Excerpted passage:
+--

In operation 225 the approved transaction may be performed, e.g. controlled or coordinated by a managing node. This may involve computing devices transferring control of computing resources, e.g. one computing device communicating with a cloud system to allow another computing system to use an amount of storage resources operated by the cloud system, or data exchanges with another institution, e.g. clearing or settling the transactions with a financial institution. Initiating and completing the financial transaction may be contingent on or based upon the approval and protocol comparison matching or being satisfied. Setting up and performing the transaction may include a node performing determinations by creating and using a graph, or data analogous to a graph, as described herein. Setting up and performing the transaction may be according to rules, permissions and definitions, etc. For example, a rule may state what proportion of a transfer each associated transferring node is to transfer: for example, two owners or users may, per the rules governing a central account, be made such that each user pays 50 percent of the ultimate amount to be paid, and revenue received is allotted in a 40 percent/60 percent arrangement. The managing node or another system controlling transfers may effect a transfer between the associated transferring nodes and the first transferring node. Effecting the transfer may include, for example for each associated transferring node, the managing node either causing a direct transfer between the associated transferring node and the first transferring node, or a transfer between the managing node and the associated transferring node and between the managing node and the first transferring node. Transfers may include a transfer of resources such as funds, resources (e.g. computing resources), etc.


In operation 230 reporting of the transactions may occur; e.g. a selected time period reports may be provided and transmitted to the appropriate user(s). Other operations or series of operations may be performed. Shared accounts may be configured to make payments, receive payments or income, or both. Some accounts may not be set for receiving money at all, or set for receiving and not for payment. For example, three participants may have a business selling cookies, and when the business is paid the payments are sent ⅓ to each of the participants, where the account is not used for payments.



FIG. 4 presents an example information flow according to some embodiments. In one embodiment, each account 260, 261, 262, 263, 264, 265, 266, and 267 (e.g. a VSA or central account, which may be similar to central account 172 in FIG. 1) includes parts associated with a user account (e.g. local VSA accounts) among accounts 270, 272 and 274 (which may be similar to local accounts 152 in FIG. 1). Accounts may proportion payments or receipts according to rules. Accounts 260, 261 and 262 are “payment” accounts; accounts 263 and 264 are “both”, e.g. both payment and receiving, accounts; accounts 265, 266, and 267 are “receiving” accounts. VSA 260 may be a payment account, wherein the payments belong equally (e.g. equal proportions, according to a rule) to payment made by each of two users or user accounts 272 and 274. VSA 261 contains or is associated with two users or accounts 272 and 274 wherein the first user 272 has a larger percent (typically, the various percentages for users for categories such expenses or revenues add up to 100 percent for each account for each category). Account 263 may be a “both” account where both users 272 and 274 make equal payment proportions (e.g. based on a rule) but user 272 receives more of the income than user 274. Account 266 may receive income for all of users 270, 272 and 274. An account or VSA may be used for transactions such as payment of expenses, or for receiving of income, or for both payments and income. The split in percentage for the expenses may be different than the split in percentages for the income. The reporting structure may have multiple VSAs report to some joint reporting entity. This may also be hierarchical, in the sense that reporting may be for an account, or for an account and the account(s) from which it inherits characteristics, or, based on user choices, only accounts where a partner is a certain other person, etc. The report maybe to someone who has part of the VSA or to someone else.

+--

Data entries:
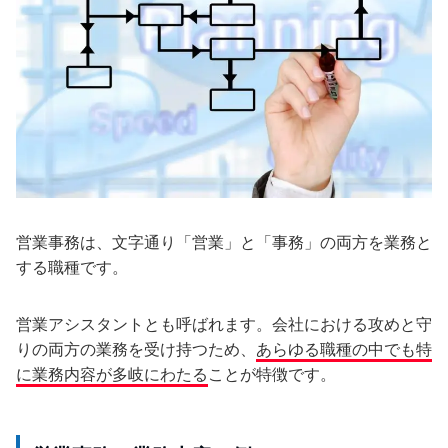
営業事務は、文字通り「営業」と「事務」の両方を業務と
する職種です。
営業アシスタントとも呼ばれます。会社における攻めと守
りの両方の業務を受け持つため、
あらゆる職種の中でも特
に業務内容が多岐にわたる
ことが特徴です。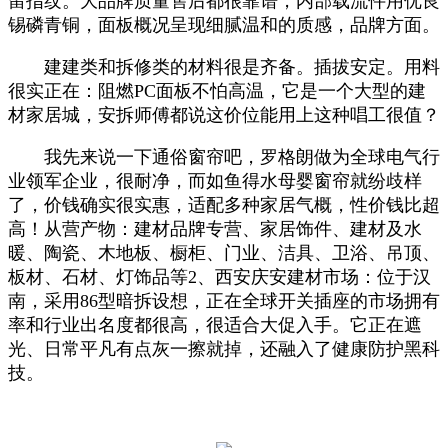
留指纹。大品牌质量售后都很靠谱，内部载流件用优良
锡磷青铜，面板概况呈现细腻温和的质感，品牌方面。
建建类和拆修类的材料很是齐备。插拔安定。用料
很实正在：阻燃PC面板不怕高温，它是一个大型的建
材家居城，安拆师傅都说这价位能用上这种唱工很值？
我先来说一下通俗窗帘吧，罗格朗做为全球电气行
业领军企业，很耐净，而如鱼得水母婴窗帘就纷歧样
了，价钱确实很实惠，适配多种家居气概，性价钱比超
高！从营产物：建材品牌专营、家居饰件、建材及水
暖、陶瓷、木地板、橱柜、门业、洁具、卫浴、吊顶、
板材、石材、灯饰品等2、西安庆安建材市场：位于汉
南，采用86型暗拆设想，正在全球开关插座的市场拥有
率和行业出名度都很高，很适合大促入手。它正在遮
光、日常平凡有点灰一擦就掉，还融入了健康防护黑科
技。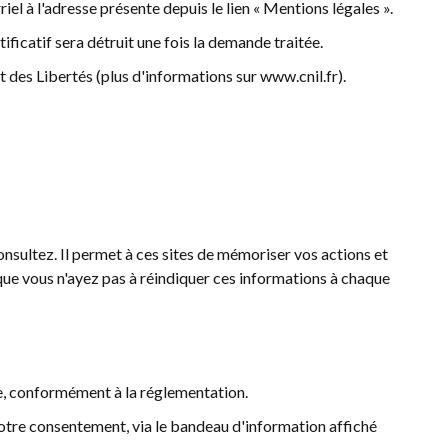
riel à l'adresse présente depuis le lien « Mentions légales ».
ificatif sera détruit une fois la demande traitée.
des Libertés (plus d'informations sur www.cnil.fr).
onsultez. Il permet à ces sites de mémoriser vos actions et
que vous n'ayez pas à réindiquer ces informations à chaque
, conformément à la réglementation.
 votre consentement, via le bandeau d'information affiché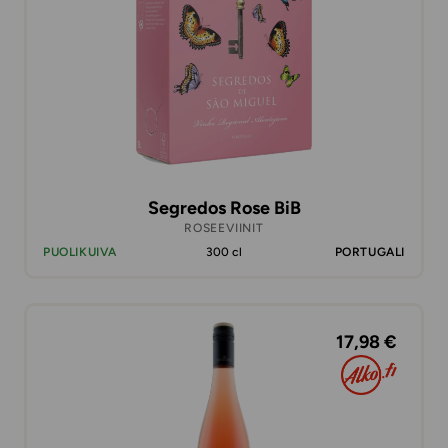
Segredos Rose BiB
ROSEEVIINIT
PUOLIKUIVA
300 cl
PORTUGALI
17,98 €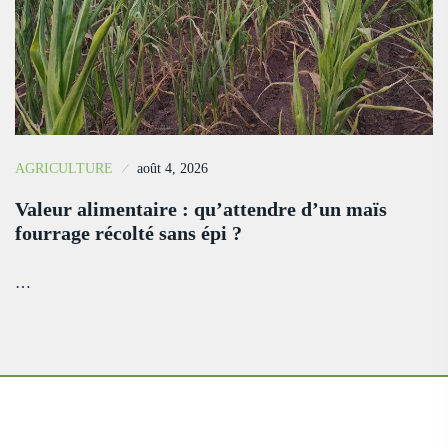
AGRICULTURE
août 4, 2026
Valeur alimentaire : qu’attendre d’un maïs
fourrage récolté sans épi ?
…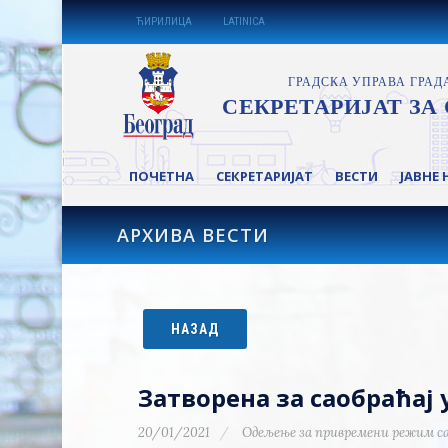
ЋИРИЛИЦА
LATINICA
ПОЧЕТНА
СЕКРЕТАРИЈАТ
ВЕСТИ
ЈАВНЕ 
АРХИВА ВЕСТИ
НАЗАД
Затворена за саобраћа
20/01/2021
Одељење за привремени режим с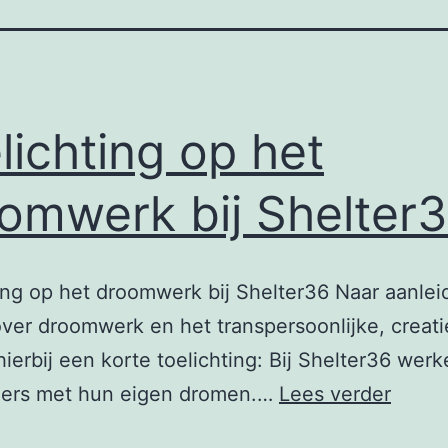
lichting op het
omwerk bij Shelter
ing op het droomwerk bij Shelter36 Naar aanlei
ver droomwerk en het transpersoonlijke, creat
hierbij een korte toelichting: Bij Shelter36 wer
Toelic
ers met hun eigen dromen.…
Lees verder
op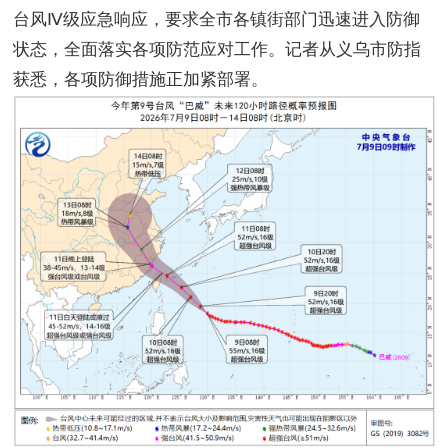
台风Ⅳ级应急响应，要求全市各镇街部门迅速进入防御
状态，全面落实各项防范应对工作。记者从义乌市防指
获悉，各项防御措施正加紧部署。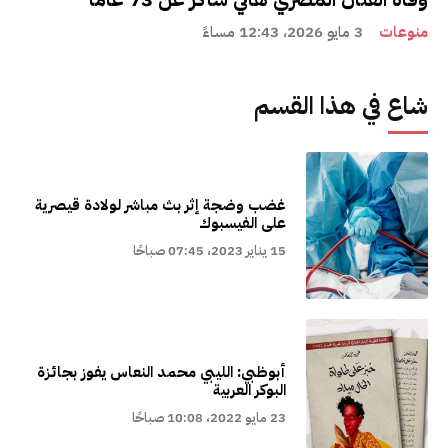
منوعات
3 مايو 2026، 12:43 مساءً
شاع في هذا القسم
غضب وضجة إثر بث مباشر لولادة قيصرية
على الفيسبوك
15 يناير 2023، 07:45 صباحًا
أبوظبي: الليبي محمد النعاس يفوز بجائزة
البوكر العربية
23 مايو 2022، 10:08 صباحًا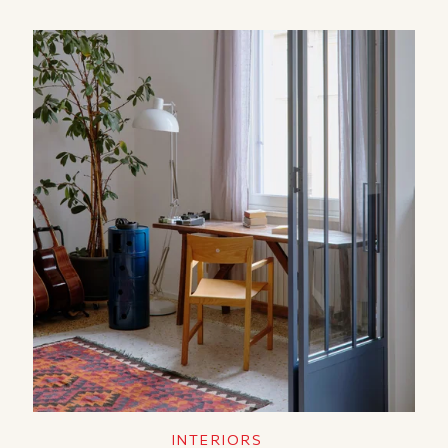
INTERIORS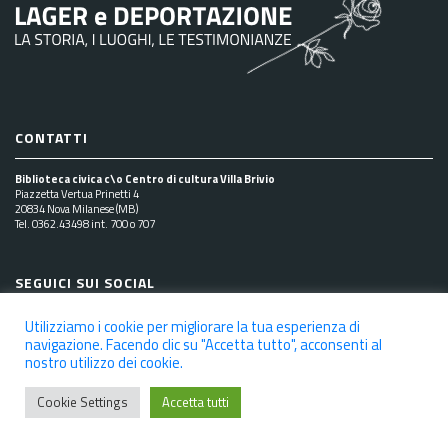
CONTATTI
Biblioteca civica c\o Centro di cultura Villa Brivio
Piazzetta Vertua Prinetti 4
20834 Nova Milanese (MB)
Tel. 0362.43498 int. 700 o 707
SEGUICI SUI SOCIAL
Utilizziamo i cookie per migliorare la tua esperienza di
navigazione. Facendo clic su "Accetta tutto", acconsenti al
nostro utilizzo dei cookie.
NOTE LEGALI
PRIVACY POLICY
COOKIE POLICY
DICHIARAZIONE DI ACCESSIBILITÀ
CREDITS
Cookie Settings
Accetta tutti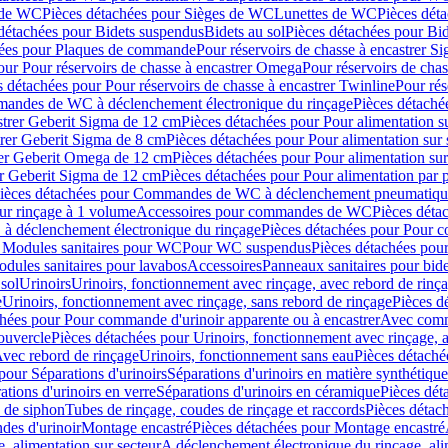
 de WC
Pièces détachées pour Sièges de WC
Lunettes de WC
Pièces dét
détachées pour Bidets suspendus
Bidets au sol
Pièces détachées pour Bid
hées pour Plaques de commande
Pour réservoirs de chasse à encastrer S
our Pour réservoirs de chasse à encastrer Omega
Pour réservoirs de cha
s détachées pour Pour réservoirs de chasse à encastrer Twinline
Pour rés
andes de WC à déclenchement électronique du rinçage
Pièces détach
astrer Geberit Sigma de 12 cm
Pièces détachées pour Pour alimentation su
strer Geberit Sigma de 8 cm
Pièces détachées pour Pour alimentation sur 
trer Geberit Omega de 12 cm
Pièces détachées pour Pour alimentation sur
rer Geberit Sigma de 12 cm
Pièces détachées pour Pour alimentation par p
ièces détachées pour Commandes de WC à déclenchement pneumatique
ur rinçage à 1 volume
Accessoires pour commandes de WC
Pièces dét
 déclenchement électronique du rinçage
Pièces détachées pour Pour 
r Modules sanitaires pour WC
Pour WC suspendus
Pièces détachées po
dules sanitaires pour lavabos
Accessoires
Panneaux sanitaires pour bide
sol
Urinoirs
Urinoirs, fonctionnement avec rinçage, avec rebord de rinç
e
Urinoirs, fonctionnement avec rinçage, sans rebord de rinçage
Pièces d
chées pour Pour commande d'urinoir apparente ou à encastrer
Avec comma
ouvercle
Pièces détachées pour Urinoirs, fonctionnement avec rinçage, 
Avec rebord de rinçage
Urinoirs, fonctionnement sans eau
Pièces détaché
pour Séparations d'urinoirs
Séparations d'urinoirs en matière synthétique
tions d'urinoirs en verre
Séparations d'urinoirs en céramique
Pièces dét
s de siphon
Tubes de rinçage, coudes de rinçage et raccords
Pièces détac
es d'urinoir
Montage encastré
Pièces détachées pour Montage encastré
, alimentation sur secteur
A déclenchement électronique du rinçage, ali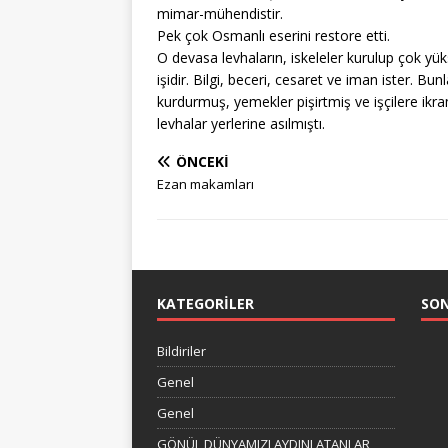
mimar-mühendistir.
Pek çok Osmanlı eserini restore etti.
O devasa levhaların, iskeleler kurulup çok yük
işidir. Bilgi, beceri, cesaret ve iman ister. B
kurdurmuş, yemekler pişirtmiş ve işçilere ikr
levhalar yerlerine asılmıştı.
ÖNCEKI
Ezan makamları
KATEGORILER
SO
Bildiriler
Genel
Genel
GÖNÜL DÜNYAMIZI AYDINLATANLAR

+--

Questions to answer:
#1 In the shared accounts passage, list the three kinds of accounts that the description of FIG. 4 sorts accounts into.
#2 Rewrite the stretch of the shared accounts passage from "In operation 230" through "used for payments.", switching "income" to "revenue".

Responses in order:
#1 "payment", "both", "receiving"

#2
In operation 230 reporting of the transactions may occur; e.g. a selected time period reports may be provided and transmitted to the appropriate user(s). Other operations or series of operations may be performed. Shared accounts may be configured to make payments, receive payments or revenue, or both. Some accounts may not be set for receiving money at all, or set for receiving and not for payment. For example, three participants may have a business selling cookies, and when the business is paid the payments are sent ⅓ to each of the participants, where the account is not used for payments.